It’s amazing what a little self reflection can uncover. For a long time, I operated as if I didn’t have control over my day-to-day life, over the commitments in my calendar, or the expectations I was trying to meet. My days were full of work, family responsibilities, social plans, trying to be present for everything and everyone. I said yes to it all because I wanted to feel like I was doing it right, like I wasn’t missing out, like I could look back and say I gave my all in every area of my life. But at the end of the day, I started to ask myself how present I actually was in all of it.


I began to notice I was moving through my life on cruise control, meeting expectations that once felt important but no longer aligned with where I was or what I needed. That’s when boundaries started to come into the picture, not as a hard stop or a rigid “no,” but as a way of checking in with myself. A way of asking what I was actually capable of giving, and what something might be costing me in return. For so long, I had been more focused on how my choices affected others than how they affected me. I wanted to be dependable, supportive, successful, the person who could do it all. I wanted the people around me to feel loved, supported, and taken care of, but I hadn’t been considering how much energy I was giving away, and at what expense to my own mental health and wellbeing.


Looking back now, I can see how closely this connects to burnout and the mental load so many of us carry. When you’re constantly overriding your own needs to meet expectations, your nervous system eventually feels it. The overwhelm, the pressure, the sense that you can’t keep up, it doesn’t come out of nowhere.

————

Problem a: Filter the listing below and copy every line that contains the string "filtr".

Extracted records
————

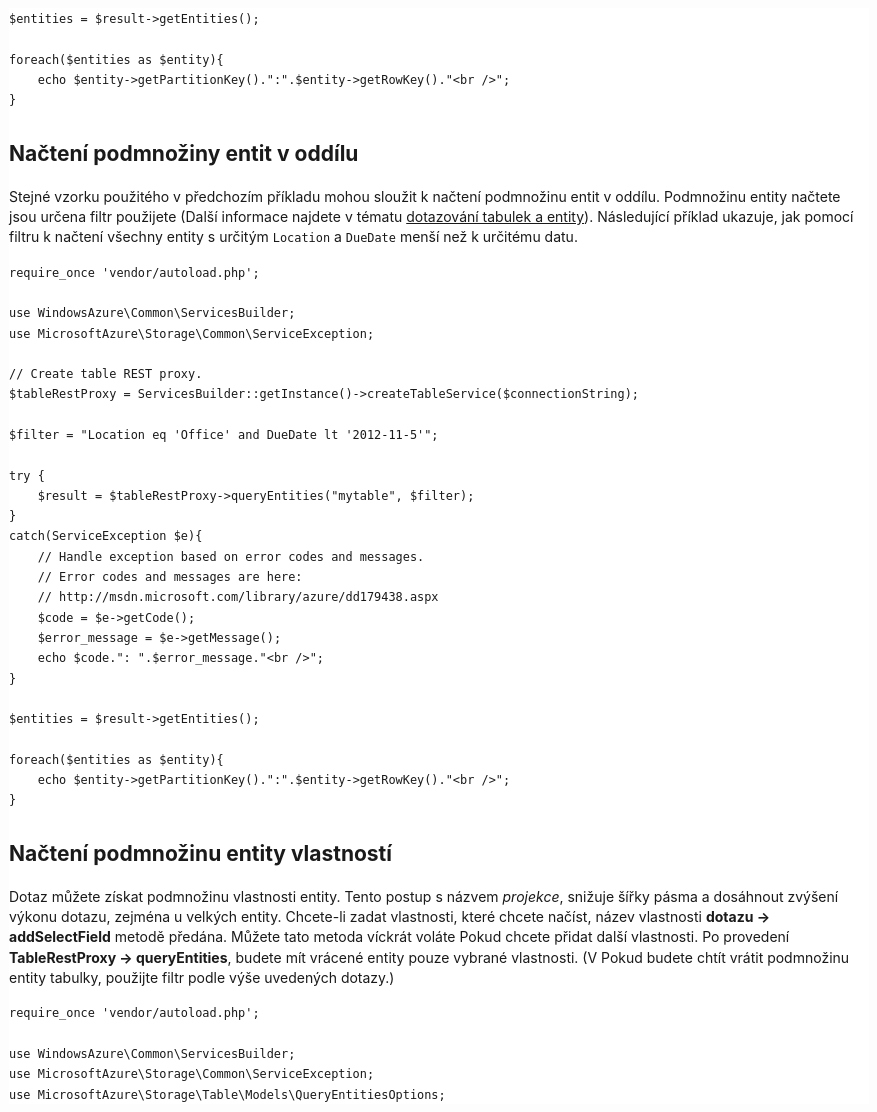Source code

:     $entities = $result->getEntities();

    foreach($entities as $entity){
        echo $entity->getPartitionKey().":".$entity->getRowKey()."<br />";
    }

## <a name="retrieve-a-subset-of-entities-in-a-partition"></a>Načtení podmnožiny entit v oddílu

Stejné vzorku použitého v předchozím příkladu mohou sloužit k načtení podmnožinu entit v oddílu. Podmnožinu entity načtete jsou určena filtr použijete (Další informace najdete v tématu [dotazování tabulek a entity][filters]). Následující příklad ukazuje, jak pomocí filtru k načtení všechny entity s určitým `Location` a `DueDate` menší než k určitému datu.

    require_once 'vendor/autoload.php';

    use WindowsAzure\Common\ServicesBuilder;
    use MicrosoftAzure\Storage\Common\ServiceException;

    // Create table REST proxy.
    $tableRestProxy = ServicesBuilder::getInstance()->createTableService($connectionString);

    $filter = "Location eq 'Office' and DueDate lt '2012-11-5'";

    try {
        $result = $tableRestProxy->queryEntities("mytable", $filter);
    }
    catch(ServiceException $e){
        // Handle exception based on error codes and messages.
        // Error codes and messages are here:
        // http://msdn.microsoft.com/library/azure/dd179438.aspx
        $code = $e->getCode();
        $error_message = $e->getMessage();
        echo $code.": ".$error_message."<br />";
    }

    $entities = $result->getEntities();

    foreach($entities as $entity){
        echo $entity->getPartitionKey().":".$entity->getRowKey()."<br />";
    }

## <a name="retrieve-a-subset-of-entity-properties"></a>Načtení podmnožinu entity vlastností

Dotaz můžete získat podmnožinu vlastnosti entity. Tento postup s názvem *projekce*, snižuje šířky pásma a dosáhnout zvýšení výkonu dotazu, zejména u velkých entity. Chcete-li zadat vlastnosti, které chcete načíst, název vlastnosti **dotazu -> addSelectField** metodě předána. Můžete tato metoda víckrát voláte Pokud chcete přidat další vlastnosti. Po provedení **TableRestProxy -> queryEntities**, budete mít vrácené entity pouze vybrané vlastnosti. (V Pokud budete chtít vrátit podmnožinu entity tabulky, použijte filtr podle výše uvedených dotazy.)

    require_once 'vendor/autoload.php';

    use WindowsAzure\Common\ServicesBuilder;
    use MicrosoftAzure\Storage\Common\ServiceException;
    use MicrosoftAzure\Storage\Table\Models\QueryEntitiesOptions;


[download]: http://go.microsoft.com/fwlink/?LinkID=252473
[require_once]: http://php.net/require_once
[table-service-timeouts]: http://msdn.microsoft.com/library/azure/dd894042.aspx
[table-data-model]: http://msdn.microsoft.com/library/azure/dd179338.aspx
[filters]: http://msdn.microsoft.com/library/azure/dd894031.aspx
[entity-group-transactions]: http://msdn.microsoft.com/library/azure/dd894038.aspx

————

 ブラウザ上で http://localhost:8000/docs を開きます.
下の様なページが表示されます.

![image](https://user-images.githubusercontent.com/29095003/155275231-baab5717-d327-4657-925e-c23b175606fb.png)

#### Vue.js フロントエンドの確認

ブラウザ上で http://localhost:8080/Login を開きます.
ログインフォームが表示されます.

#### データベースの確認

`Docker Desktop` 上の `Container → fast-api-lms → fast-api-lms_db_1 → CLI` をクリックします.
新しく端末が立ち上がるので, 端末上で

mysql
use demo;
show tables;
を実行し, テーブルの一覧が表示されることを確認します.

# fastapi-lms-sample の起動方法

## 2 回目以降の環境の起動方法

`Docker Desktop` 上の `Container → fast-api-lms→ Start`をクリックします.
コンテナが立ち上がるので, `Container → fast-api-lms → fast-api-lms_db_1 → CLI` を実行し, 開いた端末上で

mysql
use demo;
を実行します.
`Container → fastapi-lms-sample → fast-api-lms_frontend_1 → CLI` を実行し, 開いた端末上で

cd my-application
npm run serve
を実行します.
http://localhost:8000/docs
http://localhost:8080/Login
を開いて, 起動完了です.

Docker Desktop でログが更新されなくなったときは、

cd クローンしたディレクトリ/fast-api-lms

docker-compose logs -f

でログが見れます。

————

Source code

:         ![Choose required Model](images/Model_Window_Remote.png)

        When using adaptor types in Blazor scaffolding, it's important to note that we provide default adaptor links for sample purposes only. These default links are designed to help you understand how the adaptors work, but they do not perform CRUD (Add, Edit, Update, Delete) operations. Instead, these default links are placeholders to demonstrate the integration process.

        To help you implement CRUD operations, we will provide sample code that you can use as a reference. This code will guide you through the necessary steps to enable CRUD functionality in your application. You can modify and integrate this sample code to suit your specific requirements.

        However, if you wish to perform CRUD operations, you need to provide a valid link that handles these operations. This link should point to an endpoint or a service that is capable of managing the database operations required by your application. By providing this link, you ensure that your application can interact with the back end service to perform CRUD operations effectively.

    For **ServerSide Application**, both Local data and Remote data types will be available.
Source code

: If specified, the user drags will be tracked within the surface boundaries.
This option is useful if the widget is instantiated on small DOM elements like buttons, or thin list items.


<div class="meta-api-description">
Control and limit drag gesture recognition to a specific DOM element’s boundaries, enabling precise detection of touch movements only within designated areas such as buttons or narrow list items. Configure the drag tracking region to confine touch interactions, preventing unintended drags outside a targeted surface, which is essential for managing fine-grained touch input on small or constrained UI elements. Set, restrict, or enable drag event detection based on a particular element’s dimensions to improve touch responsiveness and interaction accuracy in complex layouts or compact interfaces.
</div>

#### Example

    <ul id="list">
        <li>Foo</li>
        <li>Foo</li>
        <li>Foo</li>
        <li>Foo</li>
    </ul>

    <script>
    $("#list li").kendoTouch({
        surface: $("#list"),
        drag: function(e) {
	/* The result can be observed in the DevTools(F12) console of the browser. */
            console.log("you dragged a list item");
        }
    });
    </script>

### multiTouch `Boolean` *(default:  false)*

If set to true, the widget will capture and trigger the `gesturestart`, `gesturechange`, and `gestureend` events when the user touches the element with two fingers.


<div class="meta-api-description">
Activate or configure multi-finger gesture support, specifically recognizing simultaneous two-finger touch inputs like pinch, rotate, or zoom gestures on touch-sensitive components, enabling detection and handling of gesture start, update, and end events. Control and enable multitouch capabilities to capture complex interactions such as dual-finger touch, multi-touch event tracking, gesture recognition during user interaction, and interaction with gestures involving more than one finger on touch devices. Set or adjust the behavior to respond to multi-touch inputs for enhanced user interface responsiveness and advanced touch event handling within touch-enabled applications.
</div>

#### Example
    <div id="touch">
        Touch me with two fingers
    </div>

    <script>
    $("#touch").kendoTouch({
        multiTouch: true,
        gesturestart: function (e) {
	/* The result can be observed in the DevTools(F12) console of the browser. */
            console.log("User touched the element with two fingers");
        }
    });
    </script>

————

Problem b:
Answer these questions using the reflection on boundaries:
(i) What does the reflection on boundaries say the writer's days were full of?
(ii) When boundaries first came into the picture, what were they, instead of a hard stop or a rigid "no"?
(iii) According to the reflection on boundaries, what eventually feels it when you constantly override your own needs to meet expectations?

Task answer a:
Stejné vzorku použitého v předchozím příkladu mohou sloužit k načtení podmnožinu entit v oddílu. Podmnožinu entity načtete jsou určena filtr použijete (Další informace najdete v tématu [dotazování tabulek a entity][filters]). Následující příklad ukazuje, jak pomocí filtru k načtení všechny entity s určitým `Location` a `DueDate` menší než k určitému datu.
Dotaz můžete získat podmnožinu vlastnosti entity. Tento postup s názvem *projekce*, snižuje šířky pásma a dosáhnout zvýšení výkonu dotazu, zejména u velkých entity. Chcete-li zadat vlastnosti, které chcete načíst, název vlastnosti **dotazu -> addSelectField** metodě předána. Můžete tato metoda víckrát voláte Pokud chcete přidat další vlastnosti. Po provedení **TableRestProxy -> queryEntities**, budete mít vrácené entity pouze vybrané vlastnosti. (V Pokud budete chtít vrátit podmnožinu entity tabulky, použijte filtr podle výše uvedených dotazy.)

Task answer b:
(i) Work, family responsibilities, social plans, and trying to be present for everything and everyone.
(ii) A way of checking in with oneself.
(iii) Your nervous system.